ACTIVITY:
Write out all records as given; omit images.
##### EXTRACTED MATERIAL #####
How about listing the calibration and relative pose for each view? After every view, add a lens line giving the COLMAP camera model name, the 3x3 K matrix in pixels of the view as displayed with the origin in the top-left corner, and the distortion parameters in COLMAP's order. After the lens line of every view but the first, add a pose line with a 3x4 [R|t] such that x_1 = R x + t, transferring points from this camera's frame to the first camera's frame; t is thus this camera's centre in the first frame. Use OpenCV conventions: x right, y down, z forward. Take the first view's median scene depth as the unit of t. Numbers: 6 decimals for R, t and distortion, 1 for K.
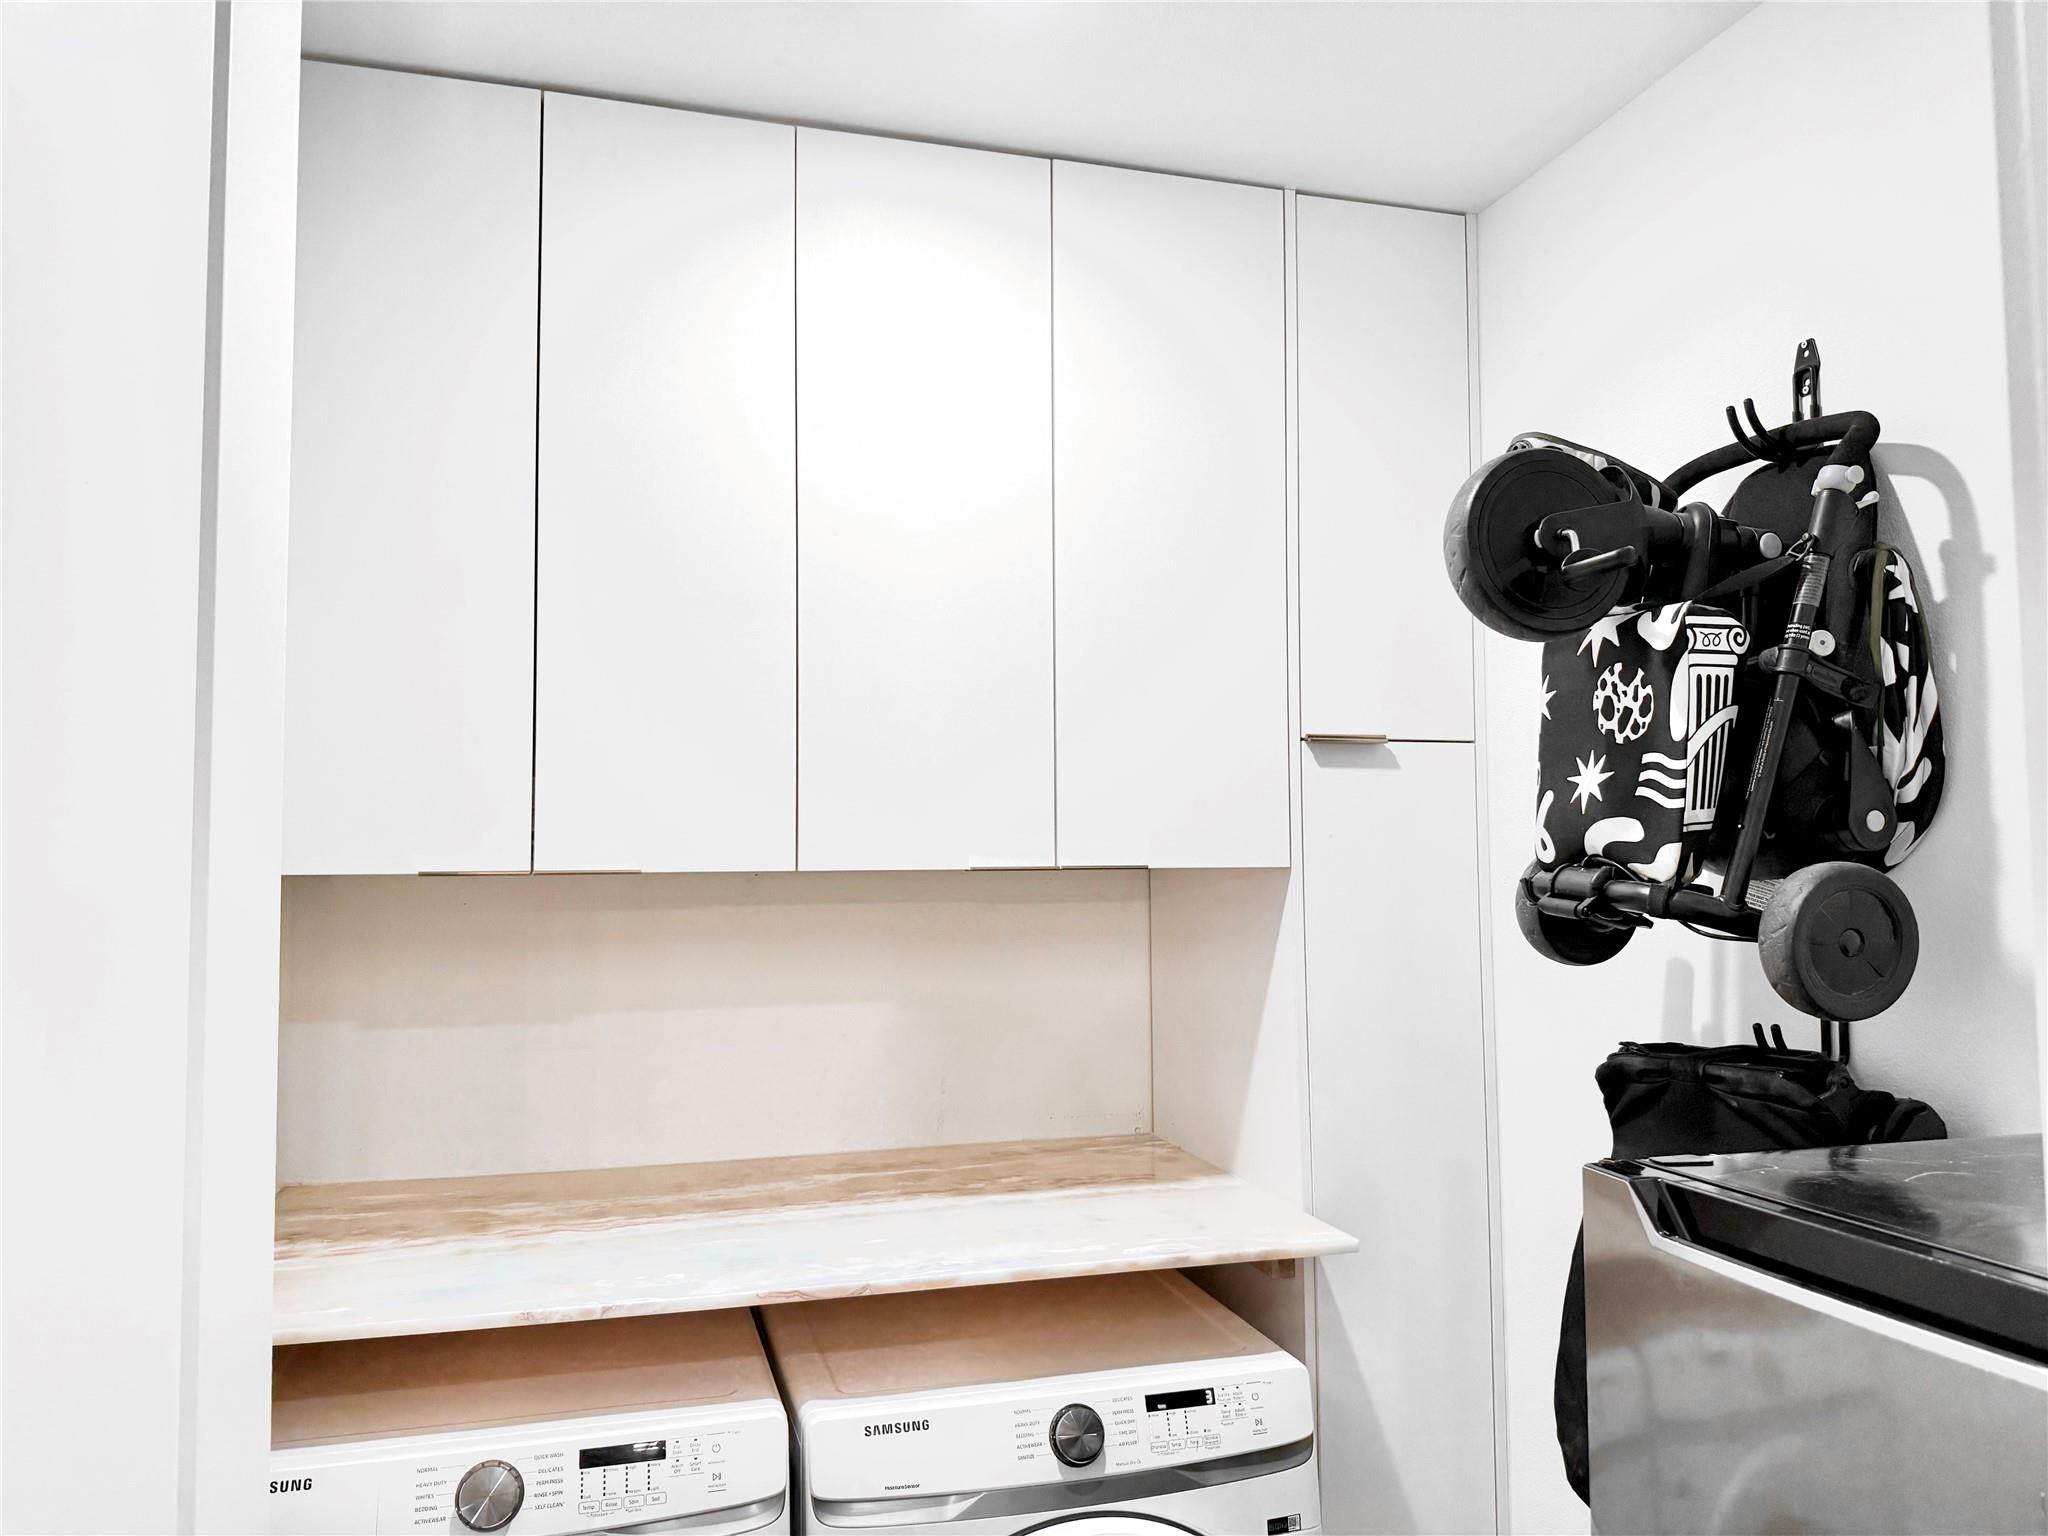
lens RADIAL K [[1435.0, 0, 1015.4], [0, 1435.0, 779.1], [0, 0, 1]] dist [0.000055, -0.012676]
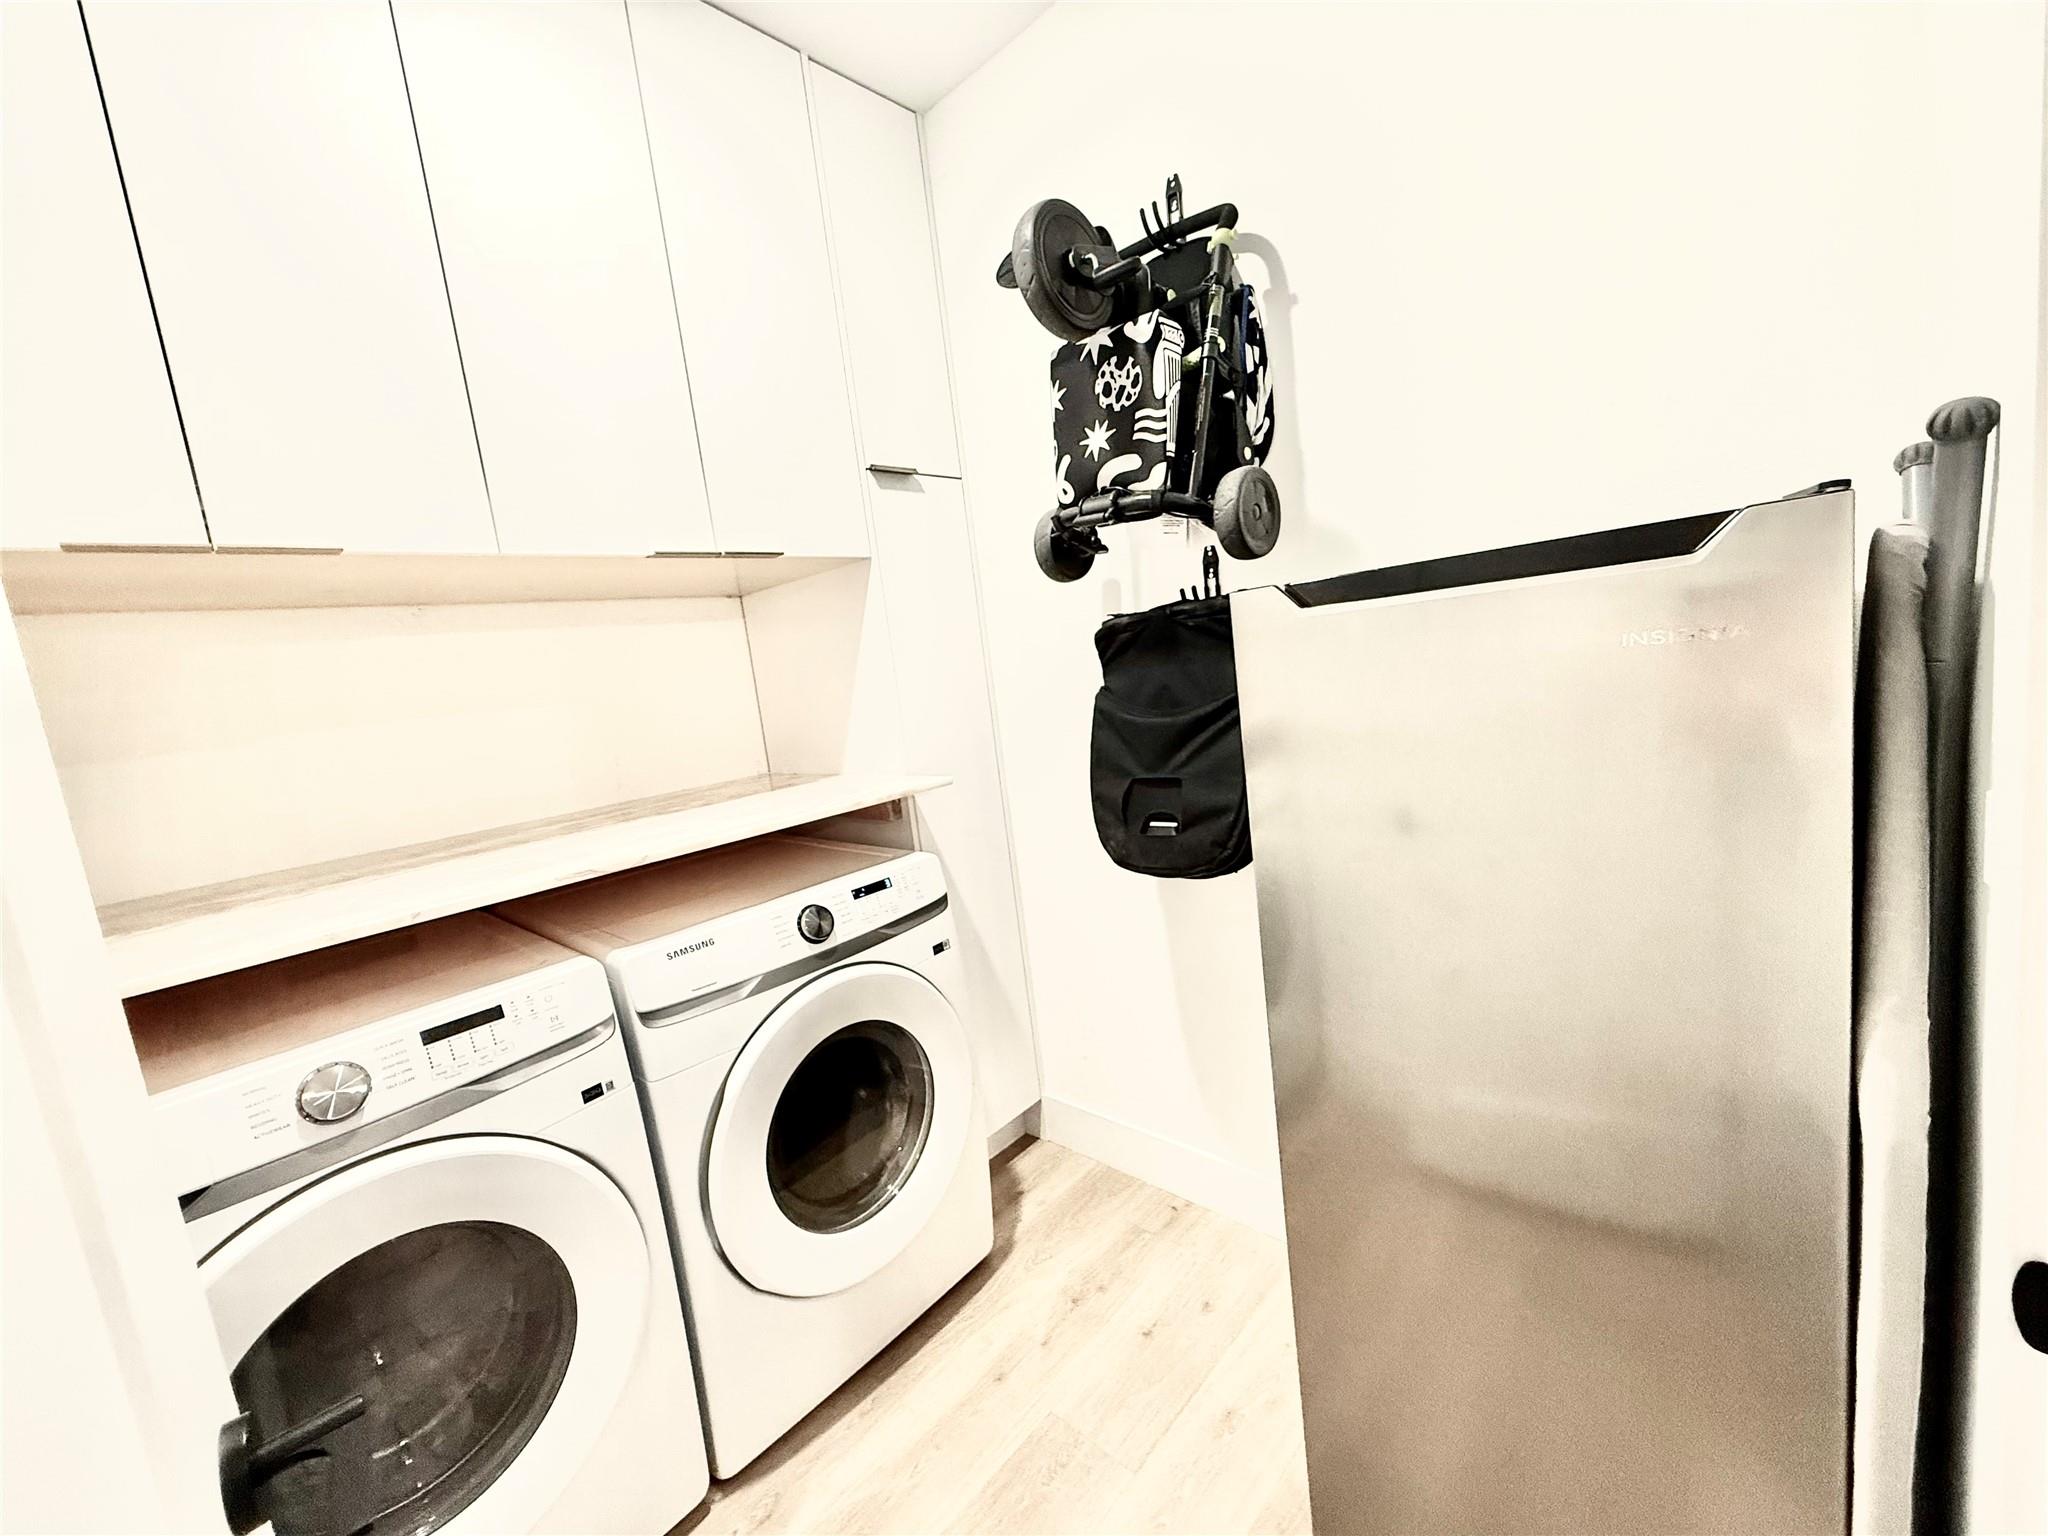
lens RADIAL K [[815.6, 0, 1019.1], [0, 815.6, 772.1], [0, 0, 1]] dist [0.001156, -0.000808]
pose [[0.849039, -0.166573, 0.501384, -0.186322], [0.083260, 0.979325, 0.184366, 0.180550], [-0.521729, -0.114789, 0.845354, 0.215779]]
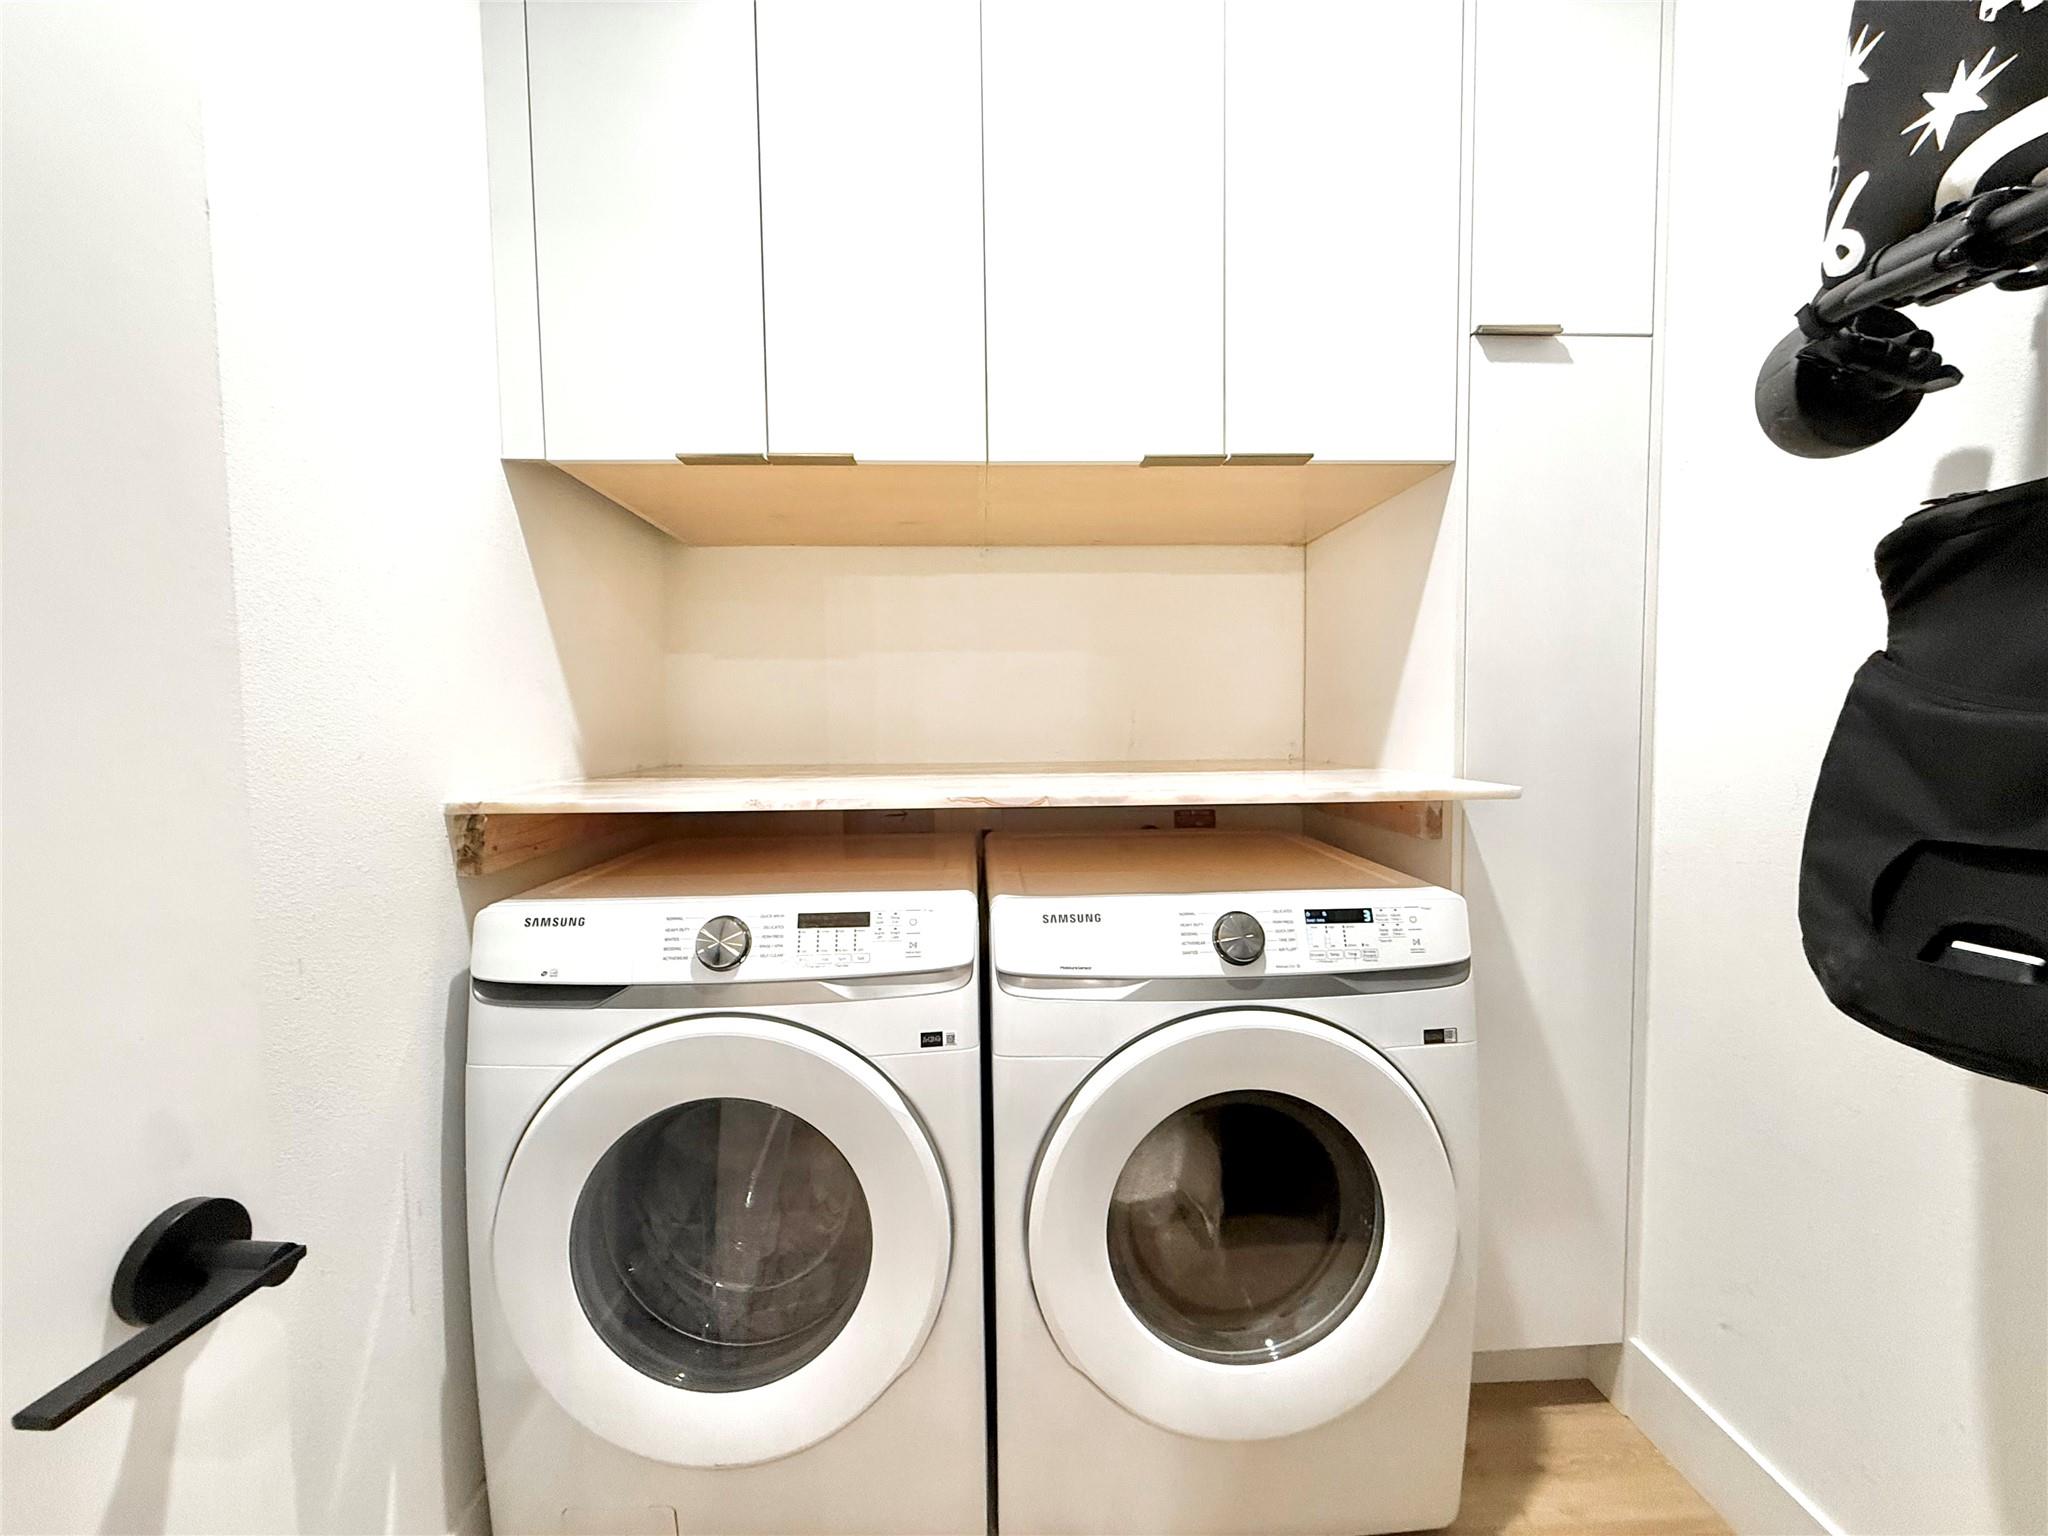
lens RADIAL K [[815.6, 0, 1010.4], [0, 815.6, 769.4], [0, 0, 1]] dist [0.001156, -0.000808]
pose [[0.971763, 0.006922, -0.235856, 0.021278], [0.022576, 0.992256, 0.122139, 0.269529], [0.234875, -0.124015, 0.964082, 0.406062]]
#####
SOLUTION FOR THIS EXERCISE:
How about listing the calibration and relative pose for each view? After every view, add a lens line giving the COLMAP camera model name, the 3x3 K matrix in pixels of the view as displayed with the origin in the top-left corner, and the distortion parameters in COLMAP's order. After the lens line of every view but the first, add a pose line with a 3x4 [R|t] such that x_1 = R x + t, transferring points from this camera's frame to the first camera's frame; t is thus this camera's centre in the first frame. Use OpenCV conventions: x right, y down, z forward. Take the first view's median scene depth as the unit of t. Numbers: 6 decimals for R, t and distortion, 1 for K.
lens RADIAL K [[1435.0, 0, 1015.4], [0, 1435.0, 779.1], [0, 0, 1]] dist [0.000055, -0.012676]
lens RADIAL K [[815.6, 0, 1019.1], [0, 815.6, 772.1], [0, 0, 1]] dist [0.001156, -0.000808]
pose [[0.849039, -0.166573, 0.501384, -0.186322], [0.083260, 0.979325, 0.184366, 0.180550], [-0.521729, -0.114789, 0.845354, 0.215779]]
lens RADIAL K [[815.6, 0, 1010.4], [0, 815.6, 769.4], [0, 0, 1]] dist [0.001156, -0.000808]
pose [[0.971763, 0.006922, -0.235856, 0.021278], [0.022576, 0.992256, 0.122139, 0.269529], [0.234875, -0.124015, 0.964082, 0.406062]]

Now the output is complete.